ACTIVITY> Given these entries, repeat exactly the lines starting with the one that has "You’re more likely" and going on through the one that has "and regular coaching touchpoints all push", both included, but none of the pictures.

INFORMATION SUPPLIED>

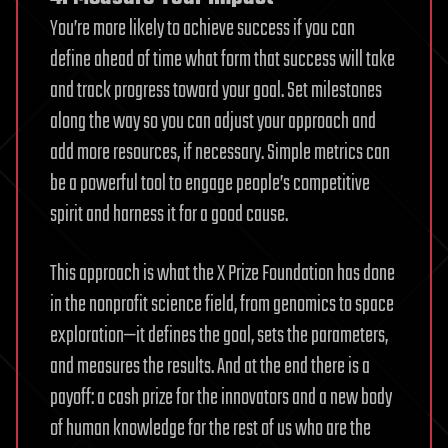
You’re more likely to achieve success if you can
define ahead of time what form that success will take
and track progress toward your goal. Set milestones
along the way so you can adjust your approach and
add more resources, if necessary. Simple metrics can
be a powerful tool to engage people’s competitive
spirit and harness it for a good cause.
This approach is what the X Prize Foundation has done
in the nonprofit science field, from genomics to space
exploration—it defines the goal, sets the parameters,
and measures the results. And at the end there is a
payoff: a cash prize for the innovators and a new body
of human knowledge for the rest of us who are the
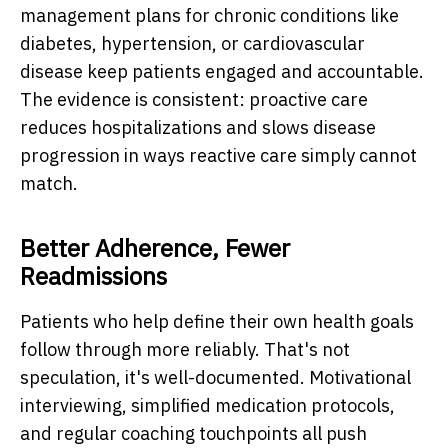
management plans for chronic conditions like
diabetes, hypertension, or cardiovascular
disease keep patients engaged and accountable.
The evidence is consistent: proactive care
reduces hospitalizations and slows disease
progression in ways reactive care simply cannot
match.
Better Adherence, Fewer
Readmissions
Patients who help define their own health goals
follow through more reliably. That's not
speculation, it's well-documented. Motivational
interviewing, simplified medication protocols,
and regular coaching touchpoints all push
...
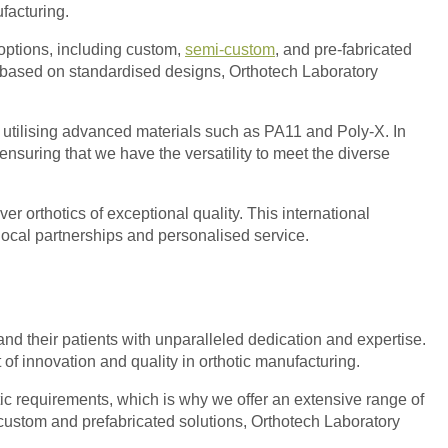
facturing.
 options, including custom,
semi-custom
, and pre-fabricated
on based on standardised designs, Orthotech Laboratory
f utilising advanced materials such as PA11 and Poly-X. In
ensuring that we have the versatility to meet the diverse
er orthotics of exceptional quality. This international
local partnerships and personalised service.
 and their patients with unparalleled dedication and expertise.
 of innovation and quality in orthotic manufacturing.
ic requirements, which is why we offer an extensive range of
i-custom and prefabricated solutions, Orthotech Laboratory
* * *
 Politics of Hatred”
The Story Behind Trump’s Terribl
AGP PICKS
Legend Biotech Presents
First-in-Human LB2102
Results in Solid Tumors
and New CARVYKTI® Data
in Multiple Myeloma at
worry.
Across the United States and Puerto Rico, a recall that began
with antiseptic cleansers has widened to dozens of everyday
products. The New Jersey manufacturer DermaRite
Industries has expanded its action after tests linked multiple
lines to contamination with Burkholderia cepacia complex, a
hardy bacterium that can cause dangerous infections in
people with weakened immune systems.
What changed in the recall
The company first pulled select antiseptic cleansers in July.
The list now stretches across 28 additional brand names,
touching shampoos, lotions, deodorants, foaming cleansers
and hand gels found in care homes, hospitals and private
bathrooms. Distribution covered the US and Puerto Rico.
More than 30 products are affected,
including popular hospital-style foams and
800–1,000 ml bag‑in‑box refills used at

YOUR RESPONSE>
You’re more likely to achieve success if you can
define ahead of time what form that success will take
and track progress toward your goal. Set milestones
along the way so you can adjust your approach and
add more resources, if necessary. Simple metrics can
be a powerful tool to engage people’s competitive
spirit and harness it for a good cause.
This approach is what the X Prize Foundation has done
in the nonprofit science field, from genomics to space
exploration—it defines the goal, sets the parameters,
and measures the results. And at the end there is a
payoff: a cash prize for the innovators and a new body
of human knowledge for the rest of us who are the
management plans for chronic conditions like
diabetes, hypertension, or cardiovascular
disease keep patients engaged and accountable.
The evidence is consistent: proactive care
reduces hospitalizations and slows disease
progression in ways reactive care simply cannot
match.
Better Adherence, Fewer
Readmissions
Patients who help define their own health goals
follow through more reliably. That's not
speculation, it's well-documented. Motivational
interviewing, simplified medication protocols,
and regular coaching touchpoints all push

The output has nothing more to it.